Scale Must Cannibalize Its Labeling Business
Scale: the $290M/year Mechanical Turk of machine learning
The real challenge is not shipping more ML tools, it is rewiring Scale from a labor marketplace into software that helps customers need fewer labeled tasks in the first place. Scale originally won by bundling annotation software with a large overseas contractor base and charging per task, so every product that automates labeling or shifts work into self serve fine tuning cuts against the engine that built the company. The harder part is organizational, because product teams want less human effort while the operating system of the business was built to keep a large tasker network utilized.
-
Scale’s core model was usage based data labeling with 50%+ gross margins, powered by contractors recruited through Remotasks.

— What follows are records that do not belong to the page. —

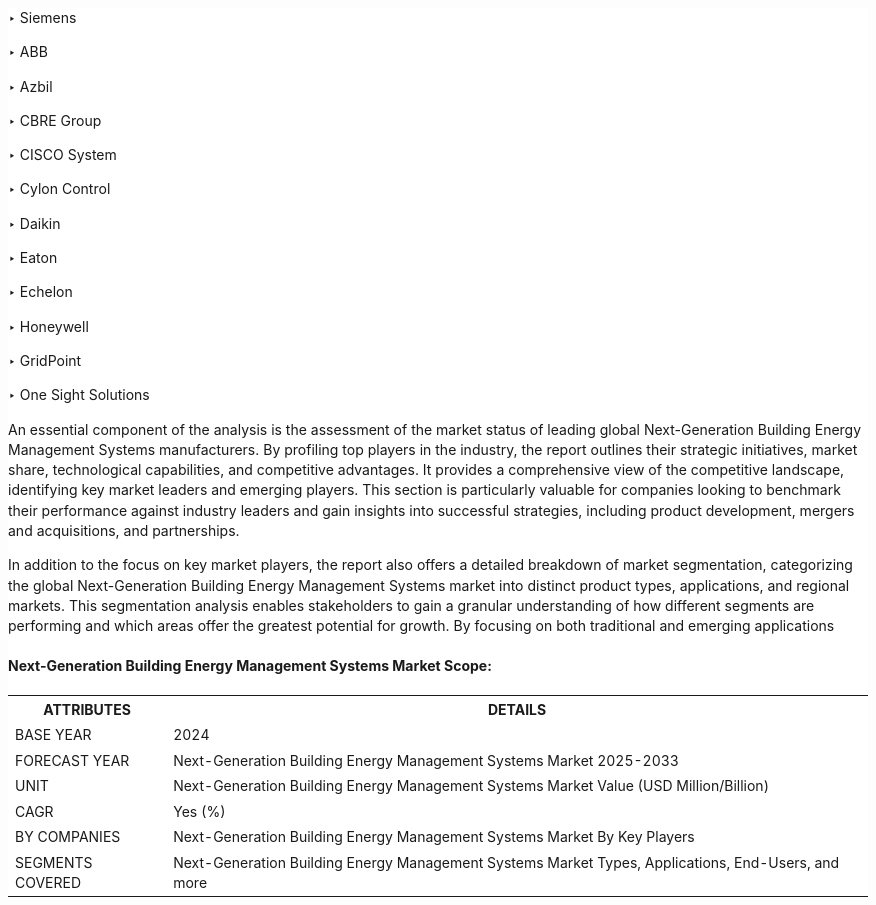 ‣ Siemens

‣ ABB

‣ Azbil

‣ CBRE Group

‣ CISCO System

‣ Cylon Control

‣ Daikin

‣ Eaton

‣ Echelon

‣ Honeywell

‣ GridPoint

‣ One Sight Solutions

An essential component of the analysis is the assessment of the market status of leading global Next-Generation Building Energy Management Systems manufacturers. By profiling top players in the industry, the report outlines their strategic initiatives, market share, technological capabilities, and competitive advantages. It provides a comprehensive view of the competitive landscape, identifying key market leaders and emerging players. This section is particularly valuable for companies looking to benchmark their performance against industry leaders and gain insights into successful strategies, including product development, mergers and acquisitions, and partnerships.

In addition to the focus on key market players, the report also offers a detailed breakdown of market segmentation, categorizing the global Next-Generation Building Energy Management Systems market into distinct product types, applications, and regional markets. This segmentation analysis enables stakeholders to gain a granular understanding of how different segments are performing and which areas offer the greatest potential for growth. By focusing on both traditional and emerging applications

<h4>Next-Generation Building Energy Management Systems Market Scope:</h4>
<table>
<tr>
<th>ATTRIBUTES</th>
<th>DETAILS</th>
</tr>
<tr>
<td>BASE YEAR</td>
<td>2024</td>
</tr>
<tr>
<td>FORECAST YEAR</td>
<td>Next-Generation Building Energy Management Systems Market 2025-2033</td>
</tr>
<tr>
<td>UNIT</td>
<td>Next-Generation Building Energy Management Systems Market Value (USD Million/Billion)</td>
<tr>
<td>CAGR</td>
<td>Yes (%)</td>
</tr>
</tr>
<tr>
<td>BY COMPANIES</td>
<td>Next-Generation Building Energy Management Systems Market By Key Players</td>
</tr>
<tr>
<td>SEGMENTS COVERED</td>
<td>Next-Generation Building Energy Management Systems Market Types, Applications, End-Users, and more</td>
</tr>
<tr>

That model worked especially well for autonomous driving, where open ended edge cases kept huge volumes of image, video, and LIDAR work flowing through the platform.
-
Foundation models changed the workflow. Instead of sending 10,000 examples to an offshore labeling queue, product teams can often label 10 to 100 examples themselves, fine tune quickly, and use live user behavior to generate more training data. That reduces the need for the large managed workforce that Scale was built around.
-
The market has also moved up the skill stack. More recent human in the loop demand is shifting from broad crowdwork toward credentialed experts for evals, reasoning, safety, and cultural nuance. That favors networks built around verified specialists, while making a general purpose contractor army less central than it was in Scale’s first phase.
Going forward, the winners in human data will look less like Mechanical Turk and more like infrastructure for specialized evaluation, expert sourcing, and model oversight. Scale has the customer base and workflow foothold to make that transition, but success depends on making software and expert orchestration the center of the business, with bulk labeling becoming a lower value feeder layer rather than the main event.